In the present study, researchers detected SARS-CoV-2 variants using a protocol based on integrating multiplexed PCR, deoxyribonucleic acid (DNA)-barcoding, sample pooling, NGS, machine learning, and bioinformatics analysis at a single nucleotide resolution. While PCR enables SARS-CoV-2 detection, NGS enables detection of sequence variations, machine learning improves the sensitivity and specificity of the technique, and bioinformatics enables data analysis.

Oropharyngeal and nasopharyngeal swabs were obtained from the patients (n = 960 specimens), from which RNA was extracted and subjected to RT-PCR analysis, and amplified complementary DNA (cDNA) of SARS-CoV-2 with >1 SNV in the sequence reads were generated. Subsequently, DNA -barcoding, sample pooling, library preparation, NGS-based amplicon sequencing, and machine learning analyses were performed.

The method enabled individually barcoded samples to be pooled together in one well and amplification of multiple fragments in parallel for processing thousands of samples simultaneously. A total of 2133 band 21,000 barcodes with 10 nitrogenous bases and 12 nitrogenous bases, respectively, were generated; however, only 96 distinct barcodes were selected for the analysis, and the viral reads were counted for every barcode.

For barcoding, patient-specific barcodes were generated >3 sequence-Levenshtein distance apart and added to DNA primers. The primer targets for the analysis were the SARS-CoV-2 nucleocapsid 1 (N1), N2, envelope (E), and open reading frame 1 (ORF1) genes. In addition, the human endogenous ribonuclease P (RNaseP) gene was used as an internal control.
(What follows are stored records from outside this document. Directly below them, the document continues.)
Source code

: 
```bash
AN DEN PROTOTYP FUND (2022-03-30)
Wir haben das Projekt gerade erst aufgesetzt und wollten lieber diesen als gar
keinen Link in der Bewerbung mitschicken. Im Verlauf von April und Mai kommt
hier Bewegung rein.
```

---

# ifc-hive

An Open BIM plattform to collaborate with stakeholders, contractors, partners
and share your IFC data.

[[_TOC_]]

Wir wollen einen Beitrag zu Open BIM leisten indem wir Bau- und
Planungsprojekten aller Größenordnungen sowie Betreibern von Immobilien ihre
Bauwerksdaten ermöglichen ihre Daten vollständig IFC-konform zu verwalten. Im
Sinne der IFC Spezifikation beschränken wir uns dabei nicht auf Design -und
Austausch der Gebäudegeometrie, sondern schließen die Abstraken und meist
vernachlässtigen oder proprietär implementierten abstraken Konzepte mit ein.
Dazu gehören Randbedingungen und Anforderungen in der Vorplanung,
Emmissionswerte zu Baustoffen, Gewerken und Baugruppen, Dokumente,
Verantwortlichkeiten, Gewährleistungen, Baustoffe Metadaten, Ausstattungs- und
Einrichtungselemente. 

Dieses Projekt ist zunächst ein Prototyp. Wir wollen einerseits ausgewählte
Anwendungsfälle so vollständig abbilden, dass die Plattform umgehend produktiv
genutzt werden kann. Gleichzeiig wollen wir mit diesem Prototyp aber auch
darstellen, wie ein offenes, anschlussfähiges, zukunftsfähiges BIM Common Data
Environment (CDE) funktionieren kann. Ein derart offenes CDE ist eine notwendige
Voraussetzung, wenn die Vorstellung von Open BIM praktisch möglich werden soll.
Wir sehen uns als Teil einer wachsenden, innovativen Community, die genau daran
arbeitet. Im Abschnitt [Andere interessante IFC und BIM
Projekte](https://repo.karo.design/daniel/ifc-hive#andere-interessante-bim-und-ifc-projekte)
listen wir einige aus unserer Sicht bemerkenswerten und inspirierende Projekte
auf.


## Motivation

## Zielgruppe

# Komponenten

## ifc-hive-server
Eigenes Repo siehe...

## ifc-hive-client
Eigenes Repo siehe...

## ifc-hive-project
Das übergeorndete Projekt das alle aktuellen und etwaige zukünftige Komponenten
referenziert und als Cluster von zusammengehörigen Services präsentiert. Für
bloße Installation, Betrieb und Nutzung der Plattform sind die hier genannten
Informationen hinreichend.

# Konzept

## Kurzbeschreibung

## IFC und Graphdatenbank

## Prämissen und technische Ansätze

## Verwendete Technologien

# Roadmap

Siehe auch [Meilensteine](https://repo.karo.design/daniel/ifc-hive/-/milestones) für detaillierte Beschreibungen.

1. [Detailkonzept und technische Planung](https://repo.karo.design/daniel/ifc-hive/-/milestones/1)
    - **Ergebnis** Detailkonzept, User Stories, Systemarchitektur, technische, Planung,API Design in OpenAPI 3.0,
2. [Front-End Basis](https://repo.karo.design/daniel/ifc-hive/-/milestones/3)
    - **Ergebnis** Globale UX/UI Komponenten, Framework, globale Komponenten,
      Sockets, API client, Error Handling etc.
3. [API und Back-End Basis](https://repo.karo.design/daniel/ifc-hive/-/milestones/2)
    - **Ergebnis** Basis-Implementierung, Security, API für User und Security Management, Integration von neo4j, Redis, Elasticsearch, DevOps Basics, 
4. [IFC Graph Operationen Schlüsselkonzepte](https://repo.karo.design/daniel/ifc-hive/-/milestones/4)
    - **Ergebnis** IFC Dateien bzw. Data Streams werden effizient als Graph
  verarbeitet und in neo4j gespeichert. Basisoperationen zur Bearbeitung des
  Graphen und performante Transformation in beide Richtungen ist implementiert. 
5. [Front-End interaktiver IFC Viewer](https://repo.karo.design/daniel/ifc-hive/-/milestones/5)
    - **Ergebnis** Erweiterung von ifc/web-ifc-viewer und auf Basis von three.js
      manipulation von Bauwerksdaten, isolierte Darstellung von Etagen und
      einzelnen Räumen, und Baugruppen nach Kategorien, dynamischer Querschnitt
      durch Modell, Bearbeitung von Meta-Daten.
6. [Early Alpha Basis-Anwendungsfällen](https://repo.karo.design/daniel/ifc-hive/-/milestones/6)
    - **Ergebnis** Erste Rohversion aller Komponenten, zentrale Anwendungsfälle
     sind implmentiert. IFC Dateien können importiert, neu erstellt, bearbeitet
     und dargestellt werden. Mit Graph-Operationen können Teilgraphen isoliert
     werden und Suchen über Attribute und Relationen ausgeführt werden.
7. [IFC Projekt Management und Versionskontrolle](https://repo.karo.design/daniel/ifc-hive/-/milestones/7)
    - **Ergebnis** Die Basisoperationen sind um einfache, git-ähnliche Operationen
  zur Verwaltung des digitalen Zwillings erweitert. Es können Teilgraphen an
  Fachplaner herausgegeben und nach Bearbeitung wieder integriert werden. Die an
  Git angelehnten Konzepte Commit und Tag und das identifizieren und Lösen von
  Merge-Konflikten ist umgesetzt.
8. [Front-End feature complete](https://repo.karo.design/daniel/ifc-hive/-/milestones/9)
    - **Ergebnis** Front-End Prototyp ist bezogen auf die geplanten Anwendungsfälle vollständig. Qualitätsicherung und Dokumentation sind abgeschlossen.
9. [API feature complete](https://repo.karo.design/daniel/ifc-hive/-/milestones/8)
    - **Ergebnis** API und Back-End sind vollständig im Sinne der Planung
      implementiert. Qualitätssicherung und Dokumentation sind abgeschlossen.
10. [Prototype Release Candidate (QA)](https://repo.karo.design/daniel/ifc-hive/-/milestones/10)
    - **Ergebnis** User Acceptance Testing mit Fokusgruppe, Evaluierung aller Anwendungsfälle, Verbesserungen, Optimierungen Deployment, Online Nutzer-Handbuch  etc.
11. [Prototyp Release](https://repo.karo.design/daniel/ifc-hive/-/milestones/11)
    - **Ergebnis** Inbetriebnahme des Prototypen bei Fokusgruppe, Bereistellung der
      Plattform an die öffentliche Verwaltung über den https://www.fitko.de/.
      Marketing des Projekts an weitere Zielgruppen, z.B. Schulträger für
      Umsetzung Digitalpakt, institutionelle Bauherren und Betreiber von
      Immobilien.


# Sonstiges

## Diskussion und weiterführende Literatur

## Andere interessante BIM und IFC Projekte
In the analysis, 10 genetic libraries were prepared and sequenced to identify SARS-CoV-2 and its variants in the samples, along with sequence variations. The sequences were read using the Illumina NGS system to identify SARS-CoV-2-positive samples and their sequence variations.

Results

Three viral fragments were sequenced for SARS-CoV-2 detection, and seven single nucleotide SARS-CoV-2 variants were detected after NGS-based sequencing. The observed mutations were compared to SARS-CoV-2 databases using the nucleotide basic local alignment search tool (BLASTn) GenBank, following which six known SARS-CoV-2 variants and one novel variant were identified on screening 960 samples, of which 27% (n=258) were SARS-CoV-2 positive.
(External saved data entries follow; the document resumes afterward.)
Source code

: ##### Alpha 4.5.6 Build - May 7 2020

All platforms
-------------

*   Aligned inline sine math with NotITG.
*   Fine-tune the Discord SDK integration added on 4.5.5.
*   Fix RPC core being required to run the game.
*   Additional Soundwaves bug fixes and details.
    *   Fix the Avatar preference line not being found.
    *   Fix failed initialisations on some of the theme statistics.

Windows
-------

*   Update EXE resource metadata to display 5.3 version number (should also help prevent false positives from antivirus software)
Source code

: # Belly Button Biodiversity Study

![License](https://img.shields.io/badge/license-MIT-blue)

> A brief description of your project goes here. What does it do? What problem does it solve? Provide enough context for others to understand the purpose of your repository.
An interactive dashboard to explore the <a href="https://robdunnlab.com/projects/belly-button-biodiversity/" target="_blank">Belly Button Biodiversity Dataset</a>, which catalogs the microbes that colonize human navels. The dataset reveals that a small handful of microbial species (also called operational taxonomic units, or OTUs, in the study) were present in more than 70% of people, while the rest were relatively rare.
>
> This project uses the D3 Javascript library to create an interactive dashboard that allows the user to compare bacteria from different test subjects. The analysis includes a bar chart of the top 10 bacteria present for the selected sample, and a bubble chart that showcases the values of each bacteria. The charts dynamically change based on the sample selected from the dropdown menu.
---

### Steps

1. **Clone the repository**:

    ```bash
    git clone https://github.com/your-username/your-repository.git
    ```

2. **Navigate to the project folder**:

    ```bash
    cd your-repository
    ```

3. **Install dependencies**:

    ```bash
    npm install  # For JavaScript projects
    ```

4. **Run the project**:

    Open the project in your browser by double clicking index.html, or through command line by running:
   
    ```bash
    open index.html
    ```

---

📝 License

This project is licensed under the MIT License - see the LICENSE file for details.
Of 258 SARS-CoV-2-positive specimens, 30 contained a common N-gene missense mutation, whereas six specimens also contained a substitution in ORF1a. The number of viral reads in the sample pool negatively correlated with the cycle threshold (Ct) numbers of the PCR analysis.

The protocol demonstrated 93.3% accuracy, 91.7% precision, 82.5% sensitivity, and 97.3% specificity, and on considering positive samples as those with Ct<30 (for the N-gene), the sensitivity and specificity increased to 100% and 98.5%, respectively, with 94.7% positive predictive value (PPV). The findings indicated that the diagnostic protocol could accurately detect SARS-CoV-2 and its variants.

However, multiplexing the N1 gene and the N2 gene together led to the generation of a non-specific 944 base pair (bp) DNA fragment since the two corresponding amplicons were situated close to each other. The formed 944bp-long fragment was an elongated product comprising the forward primer and reverse primer of the N1 gene and the N2, respectively. Since the fragment was added during the preparation of the genetic libraries library and ran simultaneously with all amplicons, it could give rise to a competitive NGS analysis and a lesser number of reads from DNA fragments under analysis.

Overall, the study findings showed that integrating multiplexed PCR assays, DNA barcoding, sample pooling, NGS, machine learning, and bioinformatics could be an effective diagnostic solution for high-throughput and accurate mass screening for SARS-CoV-2 variant and sequence variation detection.